Florian: Ich glaube, am Offensichtlichsten wird das in sozialen Brennpunkten. Vereinsmitgliedschaften sind für uns oft etwas Selbstverständliches, aber wenn wir ehrlich sind: Bevor man Mitglied wird, muss schon eine ganze Menge passieren. Man muss auf den Verein aufmerksam werden, einen Aufnahmeantrag bekommen, diesen ggf. von den Eltern unterschreiben lassen, jemand muss den Mitgliedsbeitrag bezahlen können, usw. Es gibt sehr viele Szenarien, die verhindern können, dass Kinder schlussendlich im Verein landen. Deswegen ist es wichtig, dahin zu gehen, wo die Kinder sind. Und in Schule und teilweise in der Kita sind sie verpflichtend.
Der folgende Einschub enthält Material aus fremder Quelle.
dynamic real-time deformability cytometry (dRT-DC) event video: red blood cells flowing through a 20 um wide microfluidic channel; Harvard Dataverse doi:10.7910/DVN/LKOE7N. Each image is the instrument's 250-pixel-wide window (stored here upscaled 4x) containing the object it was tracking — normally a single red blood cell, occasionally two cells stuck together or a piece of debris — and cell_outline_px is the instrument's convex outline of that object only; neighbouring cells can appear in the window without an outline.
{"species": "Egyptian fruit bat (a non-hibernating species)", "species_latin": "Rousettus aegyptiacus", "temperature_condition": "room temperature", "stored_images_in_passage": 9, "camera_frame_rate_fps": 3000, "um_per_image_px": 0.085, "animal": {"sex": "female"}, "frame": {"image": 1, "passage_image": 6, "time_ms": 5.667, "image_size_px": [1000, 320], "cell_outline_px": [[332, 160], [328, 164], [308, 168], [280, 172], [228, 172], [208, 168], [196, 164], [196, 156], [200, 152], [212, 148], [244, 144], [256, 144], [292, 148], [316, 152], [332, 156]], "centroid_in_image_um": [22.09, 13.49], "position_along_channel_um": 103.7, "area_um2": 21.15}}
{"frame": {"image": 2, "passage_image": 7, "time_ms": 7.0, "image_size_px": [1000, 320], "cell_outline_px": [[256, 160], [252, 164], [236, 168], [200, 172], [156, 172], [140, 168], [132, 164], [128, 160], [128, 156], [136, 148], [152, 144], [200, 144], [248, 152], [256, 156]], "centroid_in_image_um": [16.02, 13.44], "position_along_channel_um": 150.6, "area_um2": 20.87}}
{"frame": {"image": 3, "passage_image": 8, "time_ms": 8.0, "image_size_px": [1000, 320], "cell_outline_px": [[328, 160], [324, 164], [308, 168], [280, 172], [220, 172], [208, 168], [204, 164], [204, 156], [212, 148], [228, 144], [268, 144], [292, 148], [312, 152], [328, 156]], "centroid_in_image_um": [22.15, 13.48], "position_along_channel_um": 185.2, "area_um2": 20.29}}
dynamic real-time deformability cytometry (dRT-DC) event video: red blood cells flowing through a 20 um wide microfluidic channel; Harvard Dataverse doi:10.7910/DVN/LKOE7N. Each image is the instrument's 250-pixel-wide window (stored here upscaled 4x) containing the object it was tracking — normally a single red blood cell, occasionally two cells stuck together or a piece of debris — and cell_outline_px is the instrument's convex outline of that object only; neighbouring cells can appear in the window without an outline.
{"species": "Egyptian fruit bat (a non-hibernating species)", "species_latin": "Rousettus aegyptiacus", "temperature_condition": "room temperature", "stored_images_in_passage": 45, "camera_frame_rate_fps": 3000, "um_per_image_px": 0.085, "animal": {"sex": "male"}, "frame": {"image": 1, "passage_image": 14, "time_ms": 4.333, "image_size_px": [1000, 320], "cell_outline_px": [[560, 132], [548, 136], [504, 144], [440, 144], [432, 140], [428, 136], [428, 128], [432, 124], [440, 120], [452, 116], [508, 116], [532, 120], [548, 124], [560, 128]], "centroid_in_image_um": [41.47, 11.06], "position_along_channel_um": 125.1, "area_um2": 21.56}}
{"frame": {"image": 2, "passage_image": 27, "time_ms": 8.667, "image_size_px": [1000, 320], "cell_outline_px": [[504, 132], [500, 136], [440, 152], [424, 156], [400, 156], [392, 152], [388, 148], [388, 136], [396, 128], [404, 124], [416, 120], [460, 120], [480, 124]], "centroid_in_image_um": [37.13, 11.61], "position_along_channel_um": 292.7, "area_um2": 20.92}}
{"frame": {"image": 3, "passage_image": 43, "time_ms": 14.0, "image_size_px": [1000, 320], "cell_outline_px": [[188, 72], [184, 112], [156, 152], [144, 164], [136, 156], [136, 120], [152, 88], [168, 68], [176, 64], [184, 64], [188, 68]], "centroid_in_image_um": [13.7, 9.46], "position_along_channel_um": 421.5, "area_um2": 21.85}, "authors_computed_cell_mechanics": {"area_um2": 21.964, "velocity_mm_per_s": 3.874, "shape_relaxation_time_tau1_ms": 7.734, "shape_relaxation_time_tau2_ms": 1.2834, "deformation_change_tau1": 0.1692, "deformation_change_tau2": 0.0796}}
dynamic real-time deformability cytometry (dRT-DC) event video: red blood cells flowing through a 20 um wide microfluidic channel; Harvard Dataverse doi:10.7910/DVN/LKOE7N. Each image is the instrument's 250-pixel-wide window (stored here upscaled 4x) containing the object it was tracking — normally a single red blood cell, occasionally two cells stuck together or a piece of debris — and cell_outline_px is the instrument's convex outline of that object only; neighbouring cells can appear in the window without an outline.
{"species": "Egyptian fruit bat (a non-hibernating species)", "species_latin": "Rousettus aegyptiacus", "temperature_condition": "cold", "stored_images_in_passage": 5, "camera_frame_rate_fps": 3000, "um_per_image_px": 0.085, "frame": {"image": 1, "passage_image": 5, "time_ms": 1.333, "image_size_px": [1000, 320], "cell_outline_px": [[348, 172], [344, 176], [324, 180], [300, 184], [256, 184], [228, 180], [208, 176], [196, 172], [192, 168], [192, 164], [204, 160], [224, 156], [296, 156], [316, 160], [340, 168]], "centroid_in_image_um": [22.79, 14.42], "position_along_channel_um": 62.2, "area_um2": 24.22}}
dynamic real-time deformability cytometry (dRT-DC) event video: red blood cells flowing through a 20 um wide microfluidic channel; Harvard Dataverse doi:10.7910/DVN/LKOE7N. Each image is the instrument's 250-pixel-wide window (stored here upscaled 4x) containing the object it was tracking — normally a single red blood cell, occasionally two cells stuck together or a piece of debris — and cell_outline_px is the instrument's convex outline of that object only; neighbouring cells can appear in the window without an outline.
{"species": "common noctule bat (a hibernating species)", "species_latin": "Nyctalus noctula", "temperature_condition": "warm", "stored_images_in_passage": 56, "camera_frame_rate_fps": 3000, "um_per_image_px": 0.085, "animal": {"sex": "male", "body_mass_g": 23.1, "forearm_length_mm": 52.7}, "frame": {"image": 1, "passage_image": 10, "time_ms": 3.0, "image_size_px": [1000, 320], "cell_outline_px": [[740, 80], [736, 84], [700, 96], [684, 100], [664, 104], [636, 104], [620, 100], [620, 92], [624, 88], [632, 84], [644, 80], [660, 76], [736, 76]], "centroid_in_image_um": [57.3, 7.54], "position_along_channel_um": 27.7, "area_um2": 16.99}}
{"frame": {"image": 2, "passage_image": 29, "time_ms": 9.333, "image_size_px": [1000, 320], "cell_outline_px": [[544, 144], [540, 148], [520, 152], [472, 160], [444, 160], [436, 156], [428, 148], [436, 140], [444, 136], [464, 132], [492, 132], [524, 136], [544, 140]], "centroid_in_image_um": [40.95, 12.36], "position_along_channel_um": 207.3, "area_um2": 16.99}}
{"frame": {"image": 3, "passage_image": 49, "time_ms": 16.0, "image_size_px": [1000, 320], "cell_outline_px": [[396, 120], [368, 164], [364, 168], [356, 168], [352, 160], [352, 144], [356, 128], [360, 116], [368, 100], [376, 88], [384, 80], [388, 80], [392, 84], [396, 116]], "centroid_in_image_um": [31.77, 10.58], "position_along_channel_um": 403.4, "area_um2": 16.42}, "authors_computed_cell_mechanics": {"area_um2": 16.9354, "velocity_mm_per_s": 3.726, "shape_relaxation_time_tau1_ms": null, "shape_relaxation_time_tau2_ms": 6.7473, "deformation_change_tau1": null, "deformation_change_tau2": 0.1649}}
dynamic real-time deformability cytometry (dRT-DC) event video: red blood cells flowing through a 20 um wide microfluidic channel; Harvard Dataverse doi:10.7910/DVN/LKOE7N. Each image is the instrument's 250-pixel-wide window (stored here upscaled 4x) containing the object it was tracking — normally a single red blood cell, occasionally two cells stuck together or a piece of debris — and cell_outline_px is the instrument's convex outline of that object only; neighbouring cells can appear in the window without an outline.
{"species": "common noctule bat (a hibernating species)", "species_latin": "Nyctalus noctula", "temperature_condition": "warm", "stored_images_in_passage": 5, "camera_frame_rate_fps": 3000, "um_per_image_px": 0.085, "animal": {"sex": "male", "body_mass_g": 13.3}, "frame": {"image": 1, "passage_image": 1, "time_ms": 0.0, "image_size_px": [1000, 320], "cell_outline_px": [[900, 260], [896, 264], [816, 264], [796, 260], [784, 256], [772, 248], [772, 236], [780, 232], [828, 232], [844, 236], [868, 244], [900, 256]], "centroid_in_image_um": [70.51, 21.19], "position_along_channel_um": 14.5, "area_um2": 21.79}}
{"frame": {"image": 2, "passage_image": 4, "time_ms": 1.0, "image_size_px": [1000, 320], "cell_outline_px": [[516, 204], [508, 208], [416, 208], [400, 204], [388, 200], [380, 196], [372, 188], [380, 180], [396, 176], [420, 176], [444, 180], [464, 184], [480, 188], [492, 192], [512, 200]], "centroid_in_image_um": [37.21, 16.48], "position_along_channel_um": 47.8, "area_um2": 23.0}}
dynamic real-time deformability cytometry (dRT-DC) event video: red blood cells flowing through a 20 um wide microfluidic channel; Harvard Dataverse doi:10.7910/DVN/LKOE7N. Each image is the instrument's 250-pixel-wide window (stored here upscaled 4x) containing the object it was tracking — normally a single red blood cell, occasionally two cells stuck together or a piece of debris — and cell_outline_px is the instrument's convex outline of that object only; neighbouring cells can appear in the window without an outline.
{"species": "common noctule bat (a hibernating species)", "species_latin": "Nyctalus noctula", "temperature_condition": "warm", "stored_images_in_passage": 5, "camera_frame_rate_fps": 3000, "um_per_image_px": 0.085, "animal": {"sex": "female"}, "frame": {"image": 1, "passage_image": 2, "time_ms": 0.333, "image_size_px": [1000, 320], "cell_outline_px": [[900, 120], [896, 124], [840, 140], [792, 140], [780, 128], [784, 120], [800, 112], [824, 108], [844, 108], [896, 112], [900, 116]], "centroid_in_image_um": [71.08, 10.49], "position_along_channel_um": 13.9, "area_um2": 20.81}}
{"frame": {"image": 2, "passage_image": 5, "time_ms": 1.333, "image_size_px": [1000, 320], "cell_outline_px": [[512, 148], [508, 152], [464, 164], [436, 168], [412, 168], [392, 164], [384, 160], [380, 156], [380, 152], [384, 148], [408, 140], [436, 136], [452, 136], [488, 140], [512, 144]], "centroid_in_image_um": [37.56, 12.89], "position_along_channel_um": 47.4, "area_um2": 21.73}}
Wir wollen den Grundstein legen, dass sie eine gewisse Regelmäßigkeit spüren und das Denkmuster aufbauen: Hey, heute habe ich sowas wie Training. Dabei ist es förderlich, wenn jemand außerhalb des Schulumfelds das übernimmt, da dieser nochmal neue Impulse setzen kann. Uns als Verein ist es wichtig, dass wir im sozialen Brennpunkt die Übergänge mitgestalten. Wir wollen eine vertraute Konstante im Leben der Kinder sein. Somit nehmen wir den Kindern die „Angst“ vor den Vereinen, weil ihnen schon einige Personen und Abläufe bekannt sind. 

Auch die Dragons sind als ein solcher Kooperationsverein aktiv. Statt aufs Ehrenamt setzt ihr dabei auf hauptamtliche Trainer*innen und habt zudem einen bezahlten Kiezkoordinator. Wieso habt ihr diesen Ansatz gewählt? 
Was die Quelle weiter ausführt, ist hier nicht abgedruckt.